U.S. Rep. Beto O & Rourke, D-El Paso, will be appearing on the "Ellen DeGeneres Show", announced the organizer of the program on Tuesday.
"See you on September 5 @BetoORourke," DeGeneres said in a Twitter post .
DeGeneres said she hopes to meet the Senate hopefully after seeing a video by the media company NowThis, in which O'Rourke explains why he supports National Football League players against the national anthem is protesting. 19659002] O & Rourke, who challenges US Senator Ted Cruz, R-Texas, said he does not kneel disrespectfully during the national anthem.
"Peaceful, non-violent protests, including a knee in a football game, to point out that black men, unarmed black teenagers, unarmed and black unarmed children are killed in scary ways, including by law enforcement officials, without accountability and without justice, "said O & Rourke in part. "And this problem, hard as it is, will not be remedied, and frankly it's frustrating with people like myself and those in positions of public trust and power who could not solve that or brought justice for what And to keep it from happening in that country, and peacefully, peacefully, as the eyes of this country watch these games, they take a knee to focus our attention and focus on this issue to ensure That's why they do it, and I can not imagine anything more American than getting up peacefully or taking a knee for your rights anytime, anywhere, anywhere. "
The video had 1
It is unlikely – and perhaps unthinkable – that Congress would protest against NFL anthems, but in the Senate race it becomes a central theme.
Cruz & # 39; campaign
Comment on O & Rourkes comments: "The liberal Hollywood was thrilled, but do the Texans agree?"
"Whoever believed that we had problems, whether you stand during the national anthem or not," Retired Marine Sgt. Tim Lee says in recordings of him at an event.
"Tim Lee, a Texan, served in Vietnam and on March 8, 1971, he joined a land mine," says the narrator.
"I made this country two legs," Lee continues. "I can not stand, but I expect you to stand for me when this national anthem is played."
"In November, where will you stand?" Says the narrator.
O & Rourke told reporters on Monday, he appreciates different opinions on the subject.

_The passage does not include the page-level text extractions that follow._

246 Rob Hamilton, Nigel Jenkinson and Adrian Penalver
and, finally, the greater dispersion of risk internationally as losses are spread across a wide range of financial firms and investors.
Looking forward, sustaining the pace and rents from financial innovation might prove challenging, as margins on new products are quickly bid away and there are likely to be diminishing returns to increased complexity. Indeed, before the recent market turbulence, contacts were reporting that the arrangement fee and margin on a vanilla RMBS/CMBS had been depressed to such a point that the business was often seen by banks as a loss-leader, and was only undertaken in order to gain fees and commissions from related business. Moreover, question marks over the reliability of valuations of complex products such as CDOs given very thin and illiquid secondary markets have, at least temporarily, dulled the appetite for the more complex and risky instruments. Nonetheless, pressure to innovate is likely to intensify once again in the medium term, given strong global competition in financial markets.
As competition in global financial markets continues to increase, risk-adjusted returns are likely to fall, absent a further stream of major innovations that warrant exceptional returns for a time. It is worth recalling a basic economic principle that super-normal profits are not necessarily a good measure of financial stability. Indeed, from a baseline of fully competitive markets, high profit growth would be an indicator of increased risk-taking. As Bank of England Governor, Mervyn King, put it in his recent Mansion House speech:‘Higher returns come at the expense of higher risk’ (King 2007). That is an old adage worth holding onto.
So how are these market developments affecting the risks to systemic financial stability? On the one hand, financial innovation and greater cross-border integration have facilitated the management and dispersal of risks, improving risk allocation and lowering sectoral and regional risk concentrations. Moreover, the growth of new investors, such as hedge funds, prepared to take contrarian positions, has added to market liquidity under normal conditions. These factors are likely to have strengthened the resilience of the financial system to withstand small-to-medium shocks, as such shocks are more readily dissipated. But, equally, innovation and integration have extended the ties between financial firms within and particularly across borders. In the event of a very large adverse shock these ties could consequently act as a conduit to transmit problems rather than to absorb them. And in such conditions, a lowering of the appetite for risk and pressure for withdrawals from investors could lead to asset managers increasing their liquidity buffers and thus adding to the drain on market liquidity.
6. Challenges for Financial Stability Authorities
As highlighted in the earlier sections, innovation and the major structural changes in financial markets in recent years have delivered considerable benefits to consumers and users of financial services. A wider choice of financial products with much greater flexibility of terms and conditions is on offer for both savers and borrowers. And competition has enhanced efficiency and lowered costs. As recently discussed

"I'm grateful for those who pay attention to the things we need to change," he said. "I'm grateful for those coming to a different conclusion on the subject and expressing their first amendment that they wish the NFL players would do so in other ways, but by nature it's all American, or "We can ultimately have this debate, this discussion, and dialogue, and improve things by listening to each other and working together and seeing someone as no less American for his views or the way he expresses them."
President Donald The Federal Chancellery has repeatedly tackled the issue and demanded that football players be suspended or dismissed for protesting against the anthem escalated the problem during a rally on September 22, 2017 in Huntsville, Alabama, by using profanity.
"Would not you like to see one of these NFL owners if someone flouts our flag to say," Get the son of a bitch out of the field right now, he's fired, he's fired, "Trump said ,
Vice President Mike Pence, more than a year after the anthem protests began, left a game dated October 8, 2017 between the Indianapolis Colts and the San Francisco 49ers after members of the 49ers had knelt the anthem played. Members of the Colts weeks ago had knelt during the anthem.
"I have left today's Colts game because President Trump and I will not honor any event that disregards our soldiers, our flag or our national anthem," said Pence, a former Indiana governor, according to NPR.
Trump later said he asked Pence to leave the game when a player knelt.
Additional coverage by Ken Herman, an American statesman.